* [DOCUMENT SOURCE]

Le premier regard ne suggère pas de figuration particulière. Un miroitement sombre sur une surface en mouvement. Il s’agit plutôt d’un sentiment, peut-être d’une volonté. La photographie ne donne aucune dimension. C’est simplement vaste, à l’image du questionnement que cela soulève. Un jour, Mireille Asia Nyembo a voulu savoir. Au fond, la création n’est qu’un besoin d’éclaircissement. Appliquer la couleur, recréer la lumière et faire que l’ombre se déplace. Construire pour comprendre notre place, notre langue, notre façon de dire les heures et la vie.
L’explication serait donc à chercher avant. C’était une époque qui précédait l’art. Un lieu assez solitaire, rempli d’épines, de grands ciels sombres et de mots privés de mouvements. Elle le dit à ses proches, dans ses conversations sur le travail, la matière, les teintures, le tissu : « Ce n’était pas moi, je ne reconnaissais pas la place des choses, je voulais retrouver ma mémoire. » Ou plutôt un pluriel de mémoires qui définirait aussi bien sa vie, que le monde tout autour, à commencer par la terre congolaise, dans cet oubli colonial qu’on lui impose.

* [DONNÉES FOURNIES]
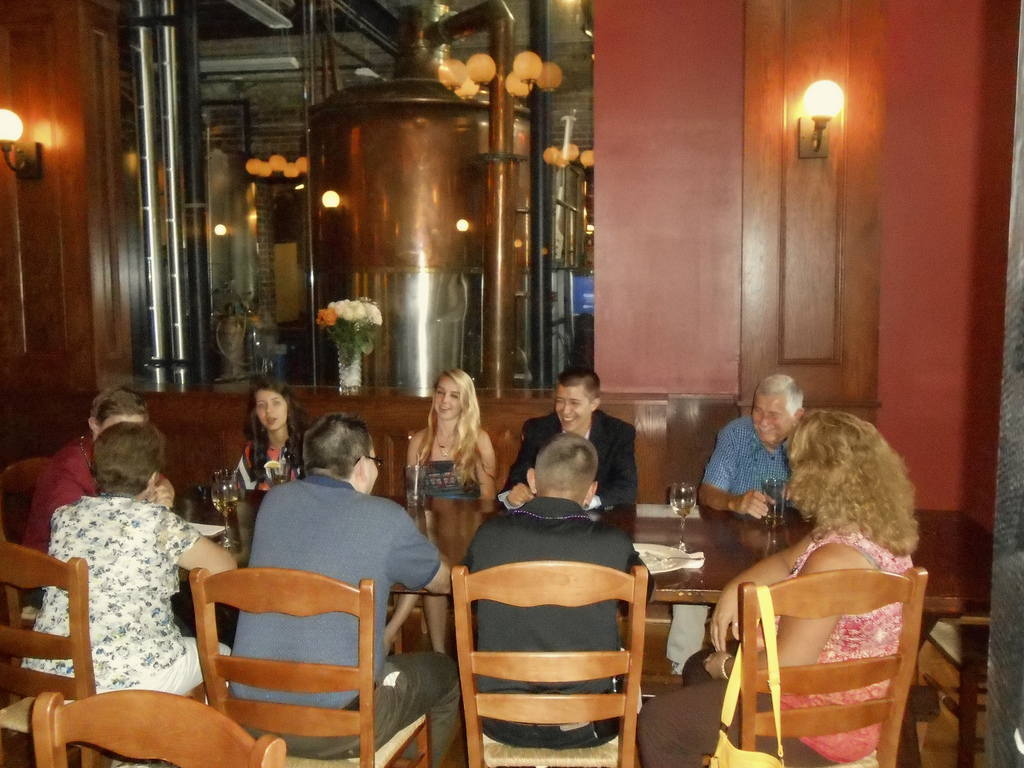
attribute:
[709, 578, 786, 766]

---

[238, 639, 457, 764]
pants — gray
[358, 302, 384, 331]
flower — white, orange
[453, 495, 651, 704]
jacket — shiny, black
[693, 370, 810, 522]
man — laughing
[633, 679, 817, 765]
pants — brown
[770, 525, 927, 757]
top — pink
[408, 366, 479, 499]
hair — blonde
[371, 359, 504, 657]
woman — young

* [LISTE DES TÂCHES]
a – D'après le texte sur Mireille Asia Nyembo, à quoi se réduit la création au fond ?
b – Prolongez le texte sur Mireille Asia Nyembo à la suite de sa dernière phrase.
Le matériel fourni est indépendant du texte sur Mireille Asia Nyembo.

* [LISTE DES RÉPONSES]
a – À un besoin d'éclaircissement.

b –
« Comment se reconnaître soi-même dans des tissus qui ne sont pas les nôtres, dans une manière de se vêtir qui ne nous appartient pas, et que ce soit obligé, que ce soit la loi. » Mireille Asia Nyembo
Depuis 2017, l’artiste porte ses recherches sur un domaine très particulier de la mémoire, au travers du tissu. Le centre d’art textile contemporain de Tournai (TAMAT) lui octroie une bourse de recherche sur l’usage africain du wax, tissu d’importation. « Comment se reconnaître soi-même dans des tissus qui ne sont pas les nôtres, dans une manière de se vêtir qui ne nous appartient pas, et que ce soit obligé, que ce soit la loi. », interroge-t-elle.
Comme pour la langue, les croyances, les soins, l’habitat, Mireille Asia s’intéresse à déconstruire cette spoliation. Le langage artistique permet toutes les libertés. A commencer celle« de répondre à nos interrogations identitaires, mais aussi de se donner la responsabilité d’écrire l’histoire de mon pays, à ma manière. » Et c’est bien de ça qu’il s’agit, de reconstruire un paysage en cohérence avec ses racines, avec sa terre, ses songes et ses réalités.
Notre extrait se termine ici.